O pesquisador Marcelo Medeiros, professor visitante na Universidade de Princeton, afirma que o Brasil teve tempo para se planejar antes da confirmação do primeiro caso da covid-19 no País, mas não optou por isso. “É um problema de falta de liderança e de falta de planejamento”, diz. Segundo ele, o governo deu vários sinais contraditórios, o que acabou confundindo a população sobre se ajuda viria ou não e de que forma. Ele destaca a necessidade de fazer o dinheiro chegar urgentemente à população.
Cadastro
Embora o CadÚnico seja um importante ativo do Brasil, a crise atual expôs lacunas ainda deixadas pela base, que reúne um terço dos brasileiros. Na vizinha Colômbia, o Sistema de Identificação de Potenciais Beneficiários de Programas Sociais (Sisbén, na sigla em espanhol) cobre praticamente 100% da população.

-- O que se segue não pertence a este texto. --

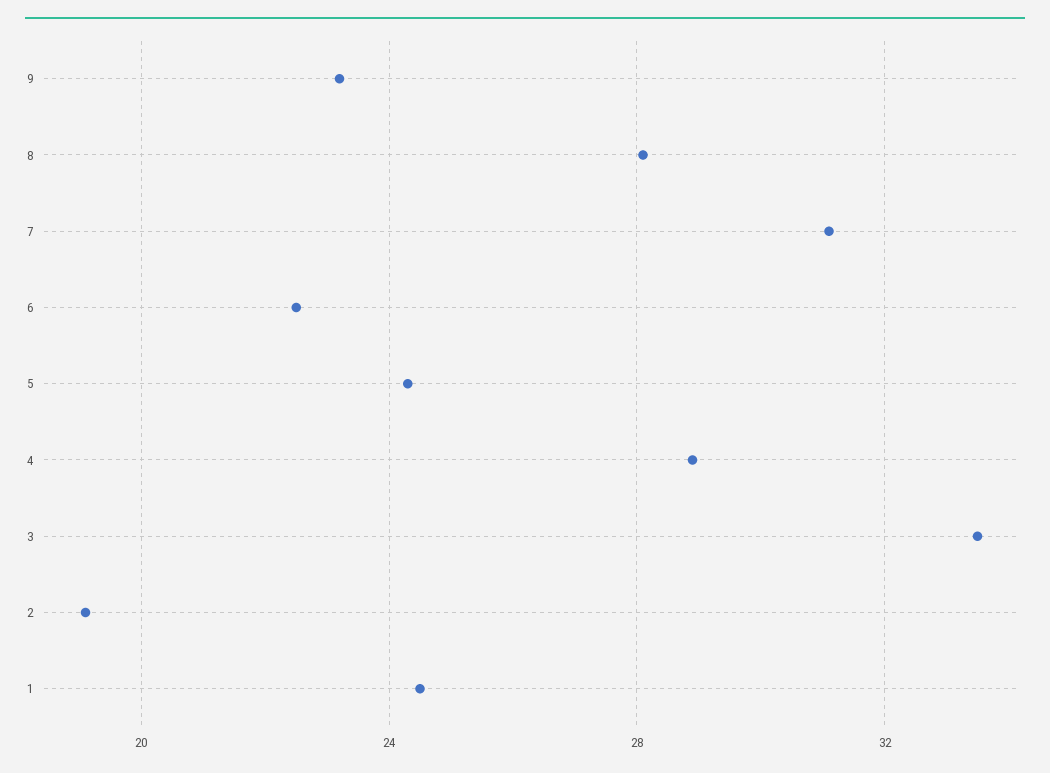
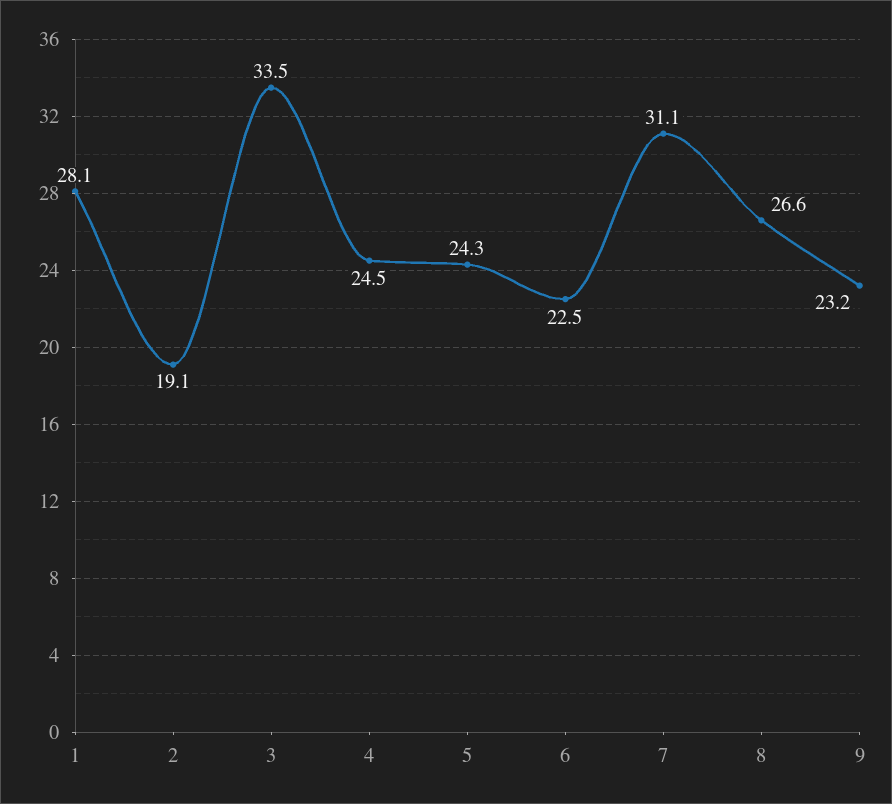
8: 28 -> 26.6
4: 29 -> 24.5
1: 24.5 -> 28.1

Na França e nos Estados Unidos, também há bases de dados que alcançam boa parte dos cidadãos e, num momento de crise, podem servir de apoio no desenho de políticas públicas.
No Brasil, o CadÚnico tem o perfil de famílias com renda de até R$ 522,50 por pessoa, ou até R$ 3.135 por família. Já o Cadastro Nacional de Informações Sociais (CNIS) reúne os indivíduos que estão no mercado de trabalho formal. Há outras bases de dados mais amplas, mas que pouco dialogam entre si.
Na visão de especialistas, o Brasil precisará – no futuro – pensar em uma maneira de expandir sua base de dados sociais para não ser pego de surpresa e, ao mesmo tempo, melhorar a focalização de suas políticas. Uma versão simplificada do CadÚnico, que hoje tem um questionário complexo, com mais de 20 questões, poderia ser um começo.